GREEN LAKE RESIDENCE  |  SEATTLE, WASHINGTON
Internally the home is conventionally laid out: living areas are located on the ground level, a media room and children's bedrooms are found on the second level, and the upper level features a large master suite.
The house is designed using standard building modules to keep costs and material waste to a minimum. Constructed of simple wood-framed rectangular forms, the design required no special construction methods or seismic bracing. To address the scale issue, the design reads as a series of intersecting stacked rectangles that are offset to one another, decreasing the sense of mass of the house. The scale of the house is also lessened by recessing the garage entry on the ground floor and recessing the master deck at the upper level. The building is sheathed with inexpensive but durable fiber cement panels, accented with wood screens. The wood screen panels are located in concert with window openings, resulting in the illusion of a more complex composition.

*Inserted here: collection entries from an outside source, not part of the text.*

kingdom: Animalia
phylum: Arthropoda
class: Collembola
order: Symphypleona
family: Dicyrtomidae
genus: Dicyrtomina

This residence is a speculative re-development and expansion of an existing home in the Green Lake neighborhood of Seattle. With land and development costs high in Seattle, the developer client required the design to take full advantage of the allowable zoning envelope, thus maximizing his possible return on investment. The resulting larger scale of such a new residence frequently clashes with the existing smaller scale of the older, neighboring residences. Our goal with this design was to attempt to be a good neighbor to the smaller, older homes on the street, while also meeting the requirements of the developer.